Last week, after accusations the RCMP did not do enough to protect a Mi’kmaq fishery in Nova Scotia, National Chief Perry Bellegarde of the Assembly of First Nations called on RCMP Commissioner Brenda Lucki to resign, citing “multiple issues relating to the safety of First Nations people across the country.”
The Ottawa police have investigated serious incidents involving the RCMP since 2010 under an agreement that stresses the need to “maximize transparency.” Even so, the investigations play out behind closed doors and the final reports are often withheld from the public.
The Nunavut government last week tabled legislation that would allow independent civilian oversight of serious police incidents in the territory. It proposes contracting out investigations to an independent oversight body, similar to Ontario’s Special Investigations Unit or Alberta’s Serious Incident Response Team. But it also leaves open the option for another police force to conduct the investigation.

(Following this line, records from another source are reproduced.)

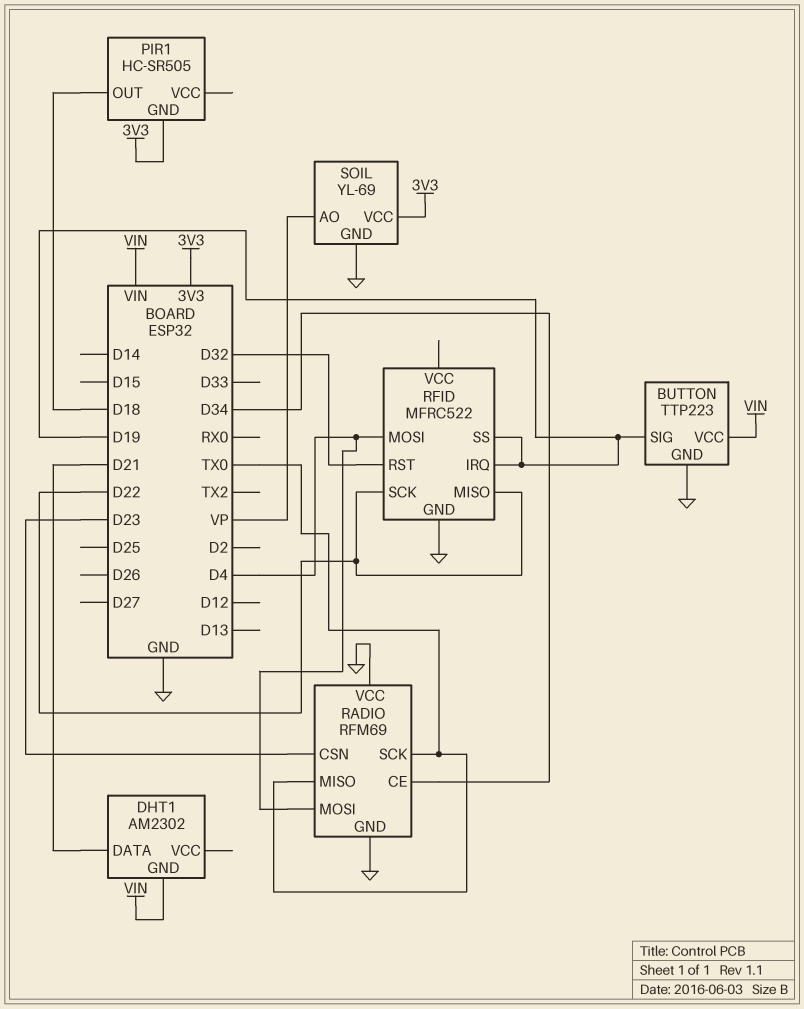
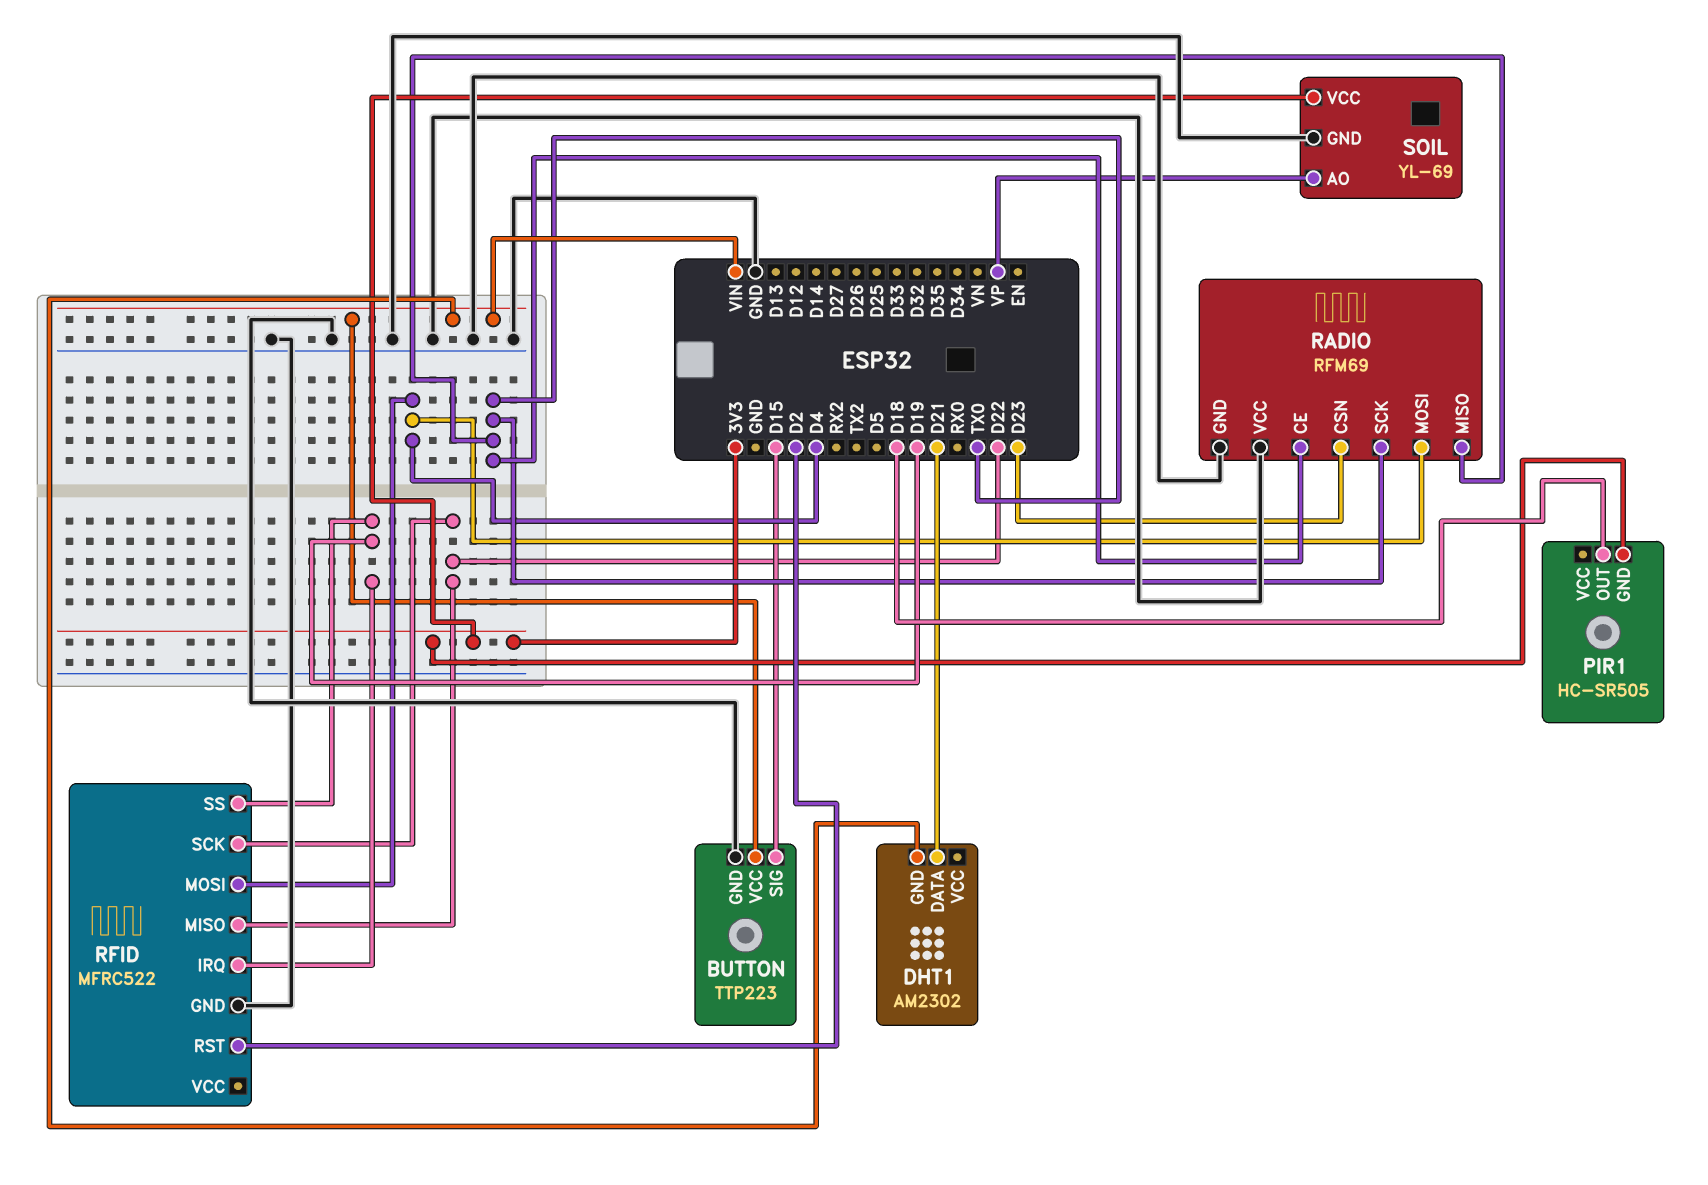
BUTTON pin SIG: D19 -> D15
RADIO pin CE: D34 -> TX0
RFID pin RST: D32 -> D2

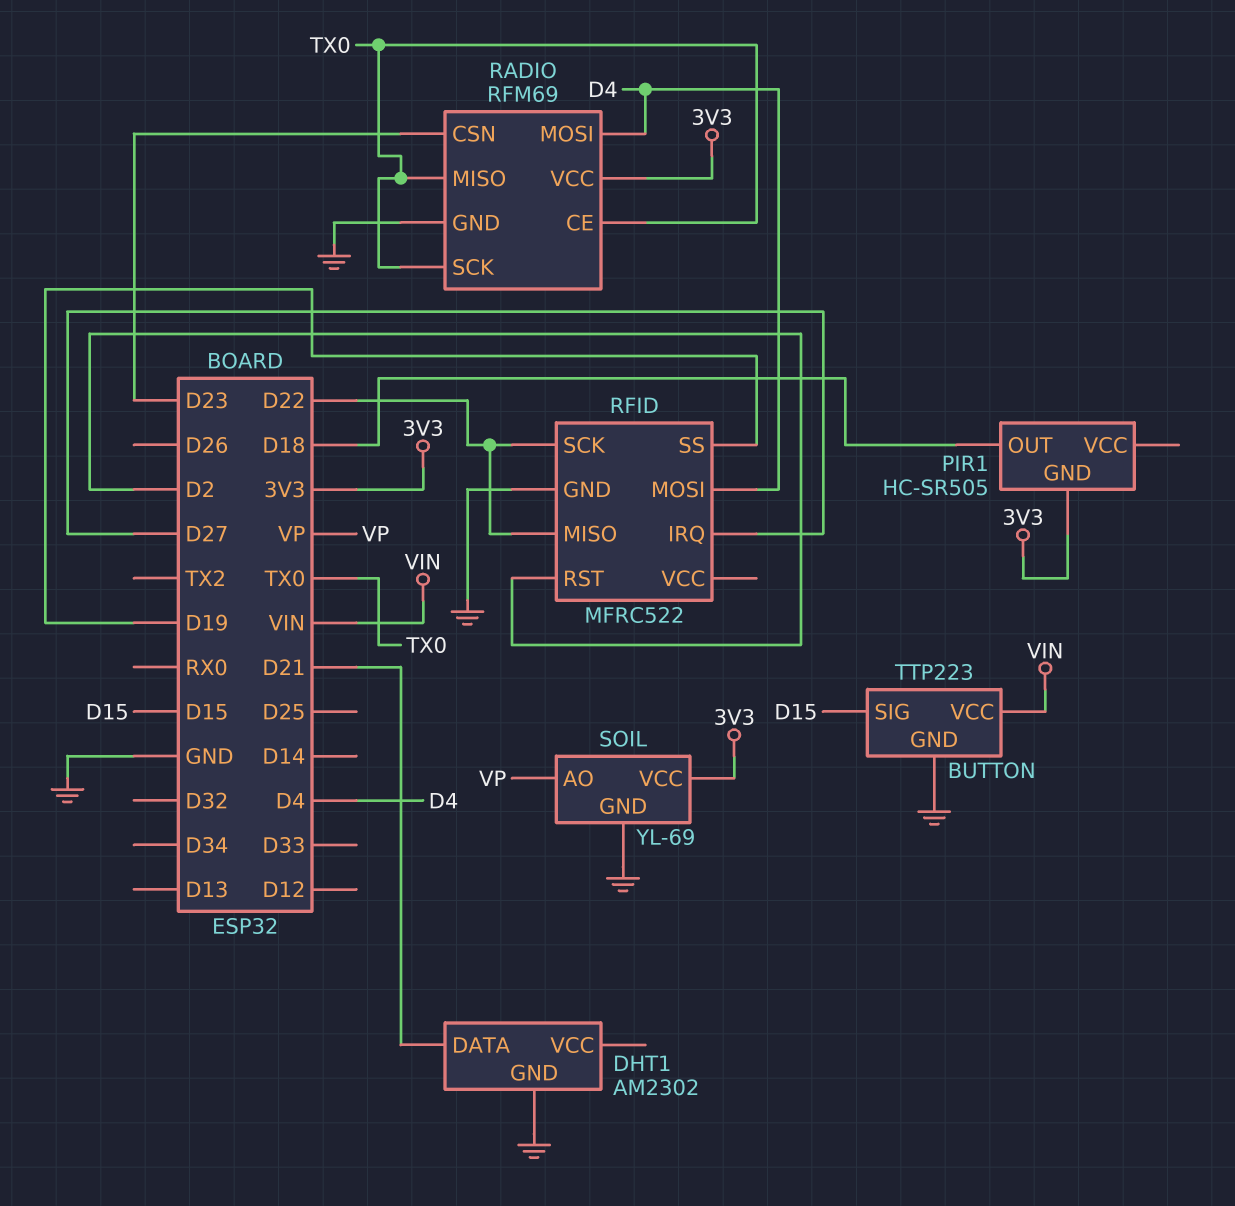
DHT1 pin GND: VIN -> GND
RADIO pin VCC: GND -> 3V3
RFID pin IRQ: D19 -> D27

The RCMP and Ottawa police declined to comment on Mr. Kingnuatsiaq’s assertions when contacted on Friday. Ottawa police took a statement from Mr. Kingnuatsiaq during its investigation, the Mounties said.
When the Ottawa force announced in late August that the officer was justified in using lethal force, it did not provide details of the incident.

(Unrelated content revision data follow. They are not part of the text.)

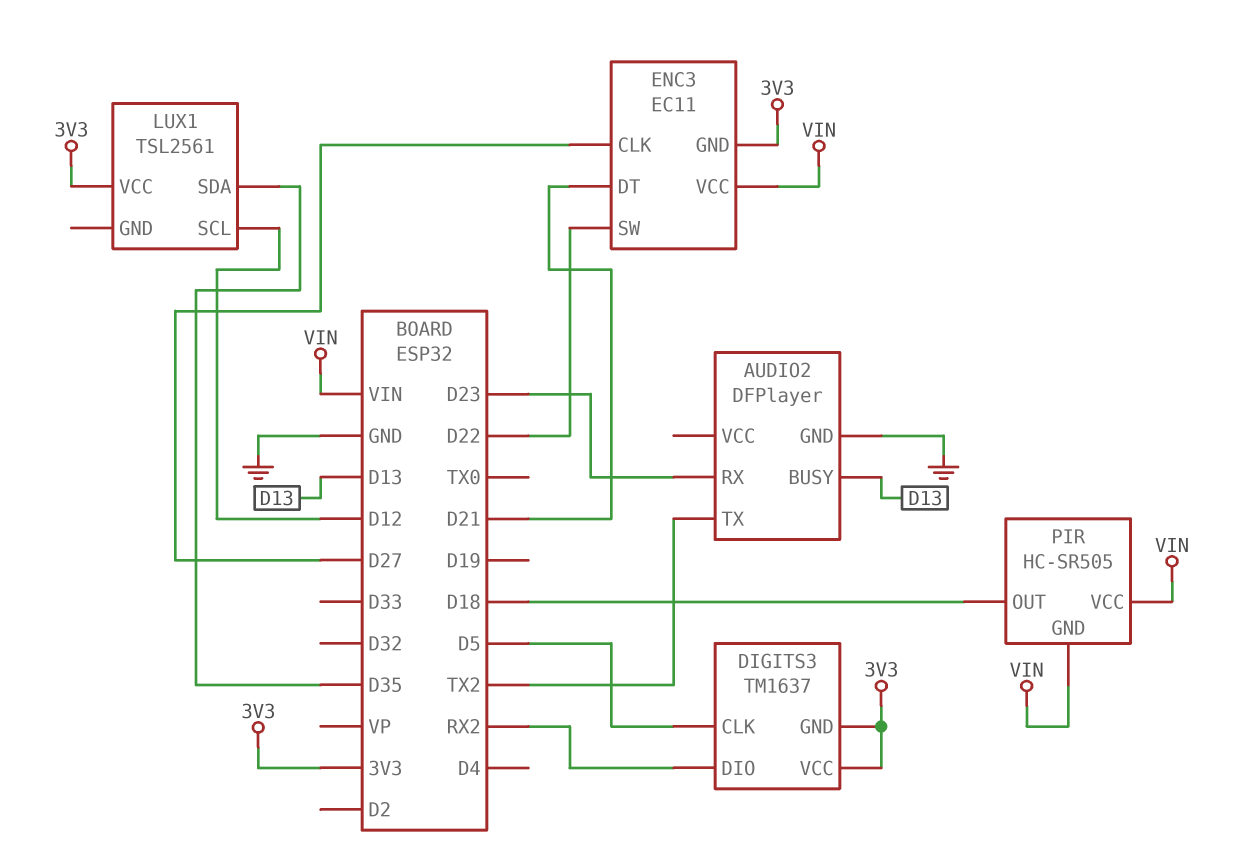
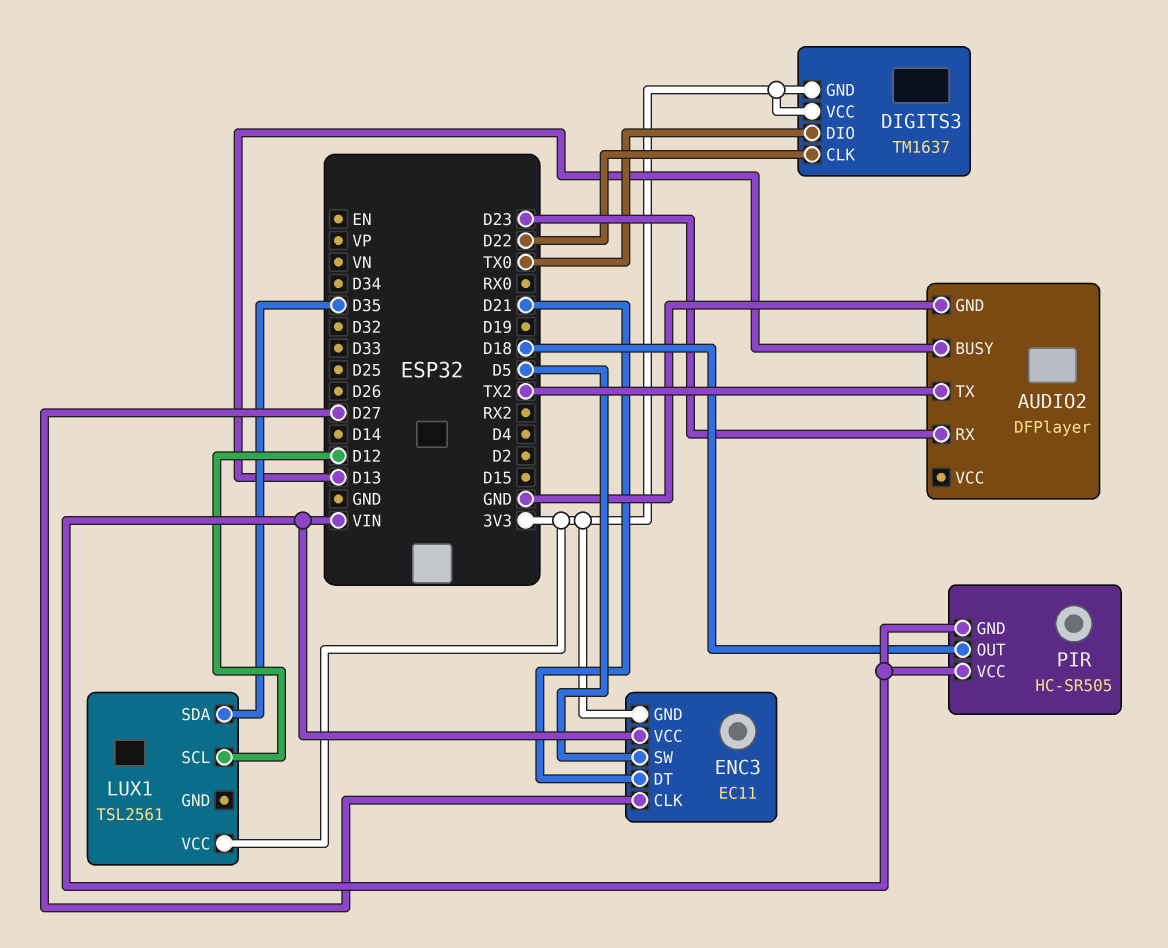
DIGITS3 pin CLK: D5 -> D22
DIGITS3 pin DIO: RX2 -> TX0
ENC3 pin SW: D22 -> D5

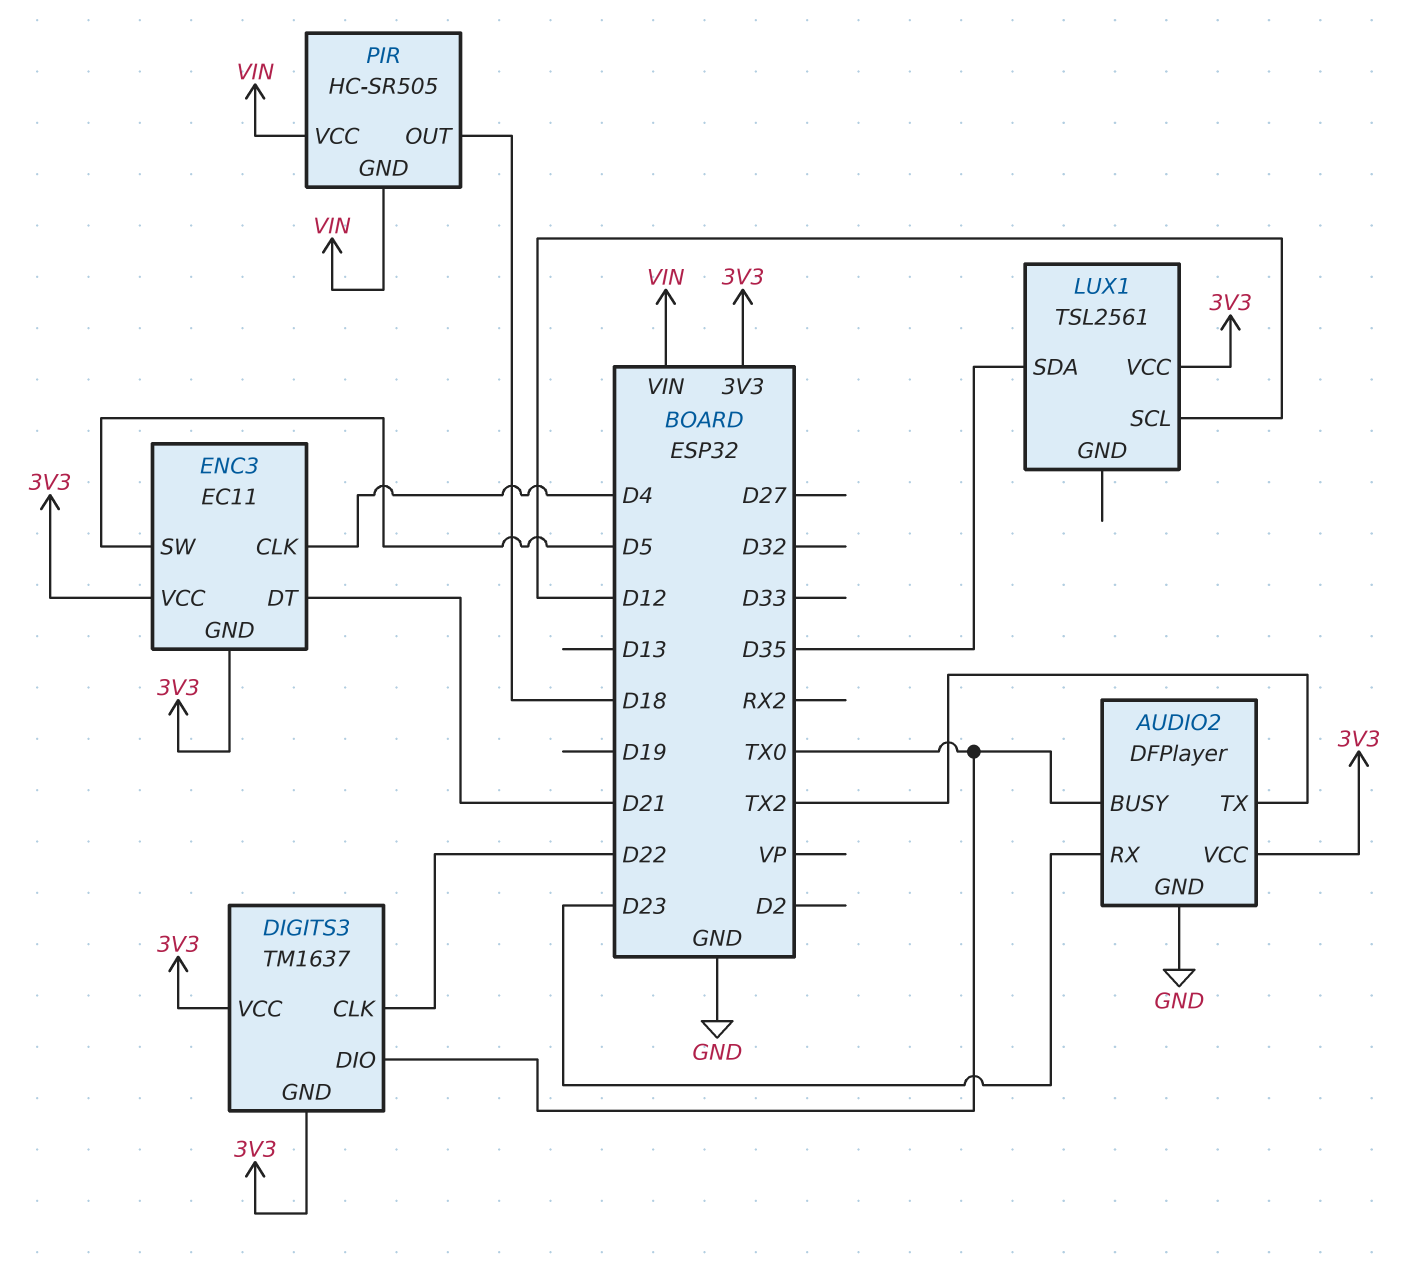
AUDIO2 pin BUSY: D13 -> TX0
AUDIO2 pin VCC: none -> 3V3
ENC3 pin CLK: D27 -> D4
ENC3 pin VCC: VIN -> 3V3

In its subsequent news release, the RCMP said Mr. Ashoona was “yelling from inside the residence saying he was getting a knife. The officers did not know if the female who had been reported as being dragged was inside the residence.” They entered with their service pistols drawn. When Mr. Ashoona cornered one of the officers with a knife raised in his hand, she shot him twice.

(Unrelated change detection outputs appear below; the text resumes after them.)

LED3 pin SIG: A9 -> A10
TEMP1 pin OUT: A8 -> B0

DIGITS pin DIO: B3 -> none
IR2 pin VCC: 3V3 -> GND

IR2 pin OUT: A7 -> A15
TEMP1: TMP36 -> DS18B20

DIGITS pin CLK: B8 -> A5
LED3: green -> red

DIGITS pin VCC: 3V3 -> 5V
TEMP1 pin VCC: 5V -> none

The woman at the house got away, Mr. Kingnuatsiaq said, after he distracted his son. “We were more wrestling than fighting. I got to the point where I was able to restrain him. Then after that I let him up. A little while after, the RCMP came over.”
He said there was no apparent danger: His son never shouted that he was getting a knife. The RCMP officers simply came into the house through a partly open door. He says he asked to see a warrant. They responded that they did not need one. Then they stood in the house, silently.
“They were doing nothing, just standing there. … [Mr. Ashoona] had time to go around to the bedroom area. … That’s when he picked up a knife, it seems, although I didn’t see a knife, personally. They’re saying he had a knife.” Both officers remained in the house, Mr. Kingnuatsiaq said.
He said the officer closer to his son did not shout commands to him to back up. Nor did his son tell the officer to shoot him. He did have his arm upraised, he said, and got to within about four feet of the officer. She shouted, “He’s got a knife,” and then shot him, Mr. Kingnuatsiaq said. After the shooting, he said he still did not see the knife.
The RCMP told The Globe it could not release the investigative report, describing it as the property of the Ottawa police. The national police force has repeatedly declined The Globe’s requests for information about the knife that was allegedly in Mr. Ashoona’s hand, and therefore central to the Mounties' version of events. The Ottawa force declined to release the investigative report, saying it is for the RCMP to address.
Mr. Ashoona’s death is also the subject of an inquest. Acting Chief Coroner Khen Sagadraca said it could take a year, and the Ottawa police report will be released through that process.
The Civilian Review and Complaints Commission for the RCMP is planning a special review of the Nunavut RCMP, but it has been delayed by COVID-19.